Information sourced from the university, whose mandate in Kenya is to support female reproductive rights, indicates that in addition to causing frequent nausea, vomitting, diarrhoea, and cancers, DDT derivatives and aldrin cause serious reproductive pr oblems in men and women.

In both men and women, low doses of the chemicals can cause infertility. John Hopkins University studies in Turkey have also shown that pesticide contamination can also be passed through breast milk, causing serious digestive problems in infants.

Odallo and other healthcare providers in the region are calling for alternatives, which protect crops and have little impact on human health.

But scientists at the Nairobi-based International Center for Insect Physiology and Ecology (ICIPE) claim that they have already developed a natural way of controlling pests without the use of pesticides.
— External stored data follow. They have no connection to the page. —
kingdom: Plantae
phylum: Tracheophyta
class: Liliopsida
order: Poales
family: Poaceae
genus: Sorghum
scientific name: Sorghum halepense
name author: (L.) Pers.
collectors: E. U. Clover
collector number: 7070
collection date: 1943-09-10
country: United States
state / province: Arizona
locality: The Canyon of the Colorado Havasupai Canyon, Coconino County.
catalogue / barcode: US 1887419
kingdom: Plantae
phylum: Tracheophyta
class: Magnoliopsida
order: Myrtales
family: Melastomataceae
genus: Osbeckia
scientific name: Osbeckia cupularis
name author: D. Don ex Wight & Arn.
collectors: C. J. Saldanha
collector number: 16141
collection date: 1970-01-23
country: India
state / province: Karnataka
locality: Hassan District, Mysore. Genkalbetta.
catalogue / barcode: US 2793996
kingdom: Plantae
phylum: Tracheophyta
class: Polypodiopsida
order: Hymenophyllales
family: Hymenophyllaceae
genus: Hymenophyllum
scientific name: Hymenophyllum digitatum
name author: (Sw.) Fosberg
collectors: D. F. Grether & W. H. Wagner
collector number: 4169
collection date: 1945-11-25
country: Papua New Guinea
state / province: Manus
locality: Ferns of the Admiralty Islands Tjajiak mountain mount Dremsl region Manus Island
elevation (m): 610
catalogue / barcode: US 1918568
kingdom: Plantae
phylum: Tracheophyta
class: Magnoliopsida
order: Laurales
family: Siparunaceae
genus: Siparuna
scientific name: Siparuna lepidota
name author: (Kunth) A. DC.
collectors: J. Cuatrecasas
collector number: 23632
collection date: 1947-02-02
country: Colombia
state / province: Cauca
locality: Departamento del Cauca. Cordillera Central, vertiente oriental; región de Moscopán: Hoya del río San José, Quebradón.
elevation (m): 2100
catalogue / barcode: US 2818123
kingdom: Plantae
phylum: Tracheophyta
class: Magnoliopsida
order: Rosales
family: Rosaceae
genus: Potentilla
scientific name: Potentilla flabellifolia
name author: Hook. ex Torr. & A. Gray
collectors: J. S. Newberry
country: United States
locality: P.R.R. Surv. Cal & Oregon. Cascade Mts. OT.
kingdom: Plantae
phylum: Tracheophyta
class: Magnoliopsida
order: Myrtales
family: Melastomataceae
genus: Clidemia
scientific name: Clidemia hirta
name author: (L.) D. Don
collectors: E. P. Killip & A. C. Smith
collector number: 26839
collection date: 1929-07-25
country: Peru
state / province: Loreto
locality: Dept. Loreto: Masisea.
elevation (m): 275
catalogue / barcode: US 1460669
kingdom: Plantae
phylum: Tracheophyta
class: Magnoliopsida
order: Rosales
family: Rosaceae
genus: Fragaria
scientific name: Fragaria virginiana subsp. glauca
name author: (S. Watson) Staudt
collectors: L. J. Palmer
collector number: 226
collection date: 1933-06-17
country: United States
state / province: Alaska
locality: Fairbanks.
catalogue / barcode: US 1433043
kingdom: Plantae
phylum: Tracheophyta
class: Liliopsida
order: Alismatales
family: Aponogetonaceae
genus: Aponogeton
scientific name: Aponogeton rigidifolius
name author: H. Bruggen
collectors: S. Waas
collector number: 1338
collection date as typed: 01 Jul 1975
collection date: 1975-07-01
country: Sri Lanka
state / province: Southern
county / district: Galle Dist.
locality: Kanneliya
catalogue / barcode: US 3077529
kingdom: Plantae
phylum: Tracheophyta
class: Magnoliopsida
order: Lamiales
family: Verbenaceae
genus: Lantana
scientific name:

Hans Herren, who heads the research institution, says Integrated Pest Management (IPM) which involves setting up pests against their natural predators is the best alternative to pesticides.

“We offer a cheaper and safer alternative which is the proven non-chemical way to grow healthy crops,” he says.

But despite the assurances, farmers still prefer relatively harmful pesticides. A recent study published in the African Journal of Health Sciences shows that 204 types of chemical pesticides and 289 trade names are being used in East Africa alone. The most used product is the DDT.

The Tanzanian government has banned all importation of restricted pesticides since 1993, but they are still found in large quantities, because “the farmers need them badly to avert crop losses which can sometimes be as high as 50 percent,” according to one official.

In Kenya, the PCPB vets all pesticide imports, but this measure does not stop smugglers from bringing restricted products into the country. “This implies that pesticide legislation and regulations at entry points in this country are still ineffective, ” says the official.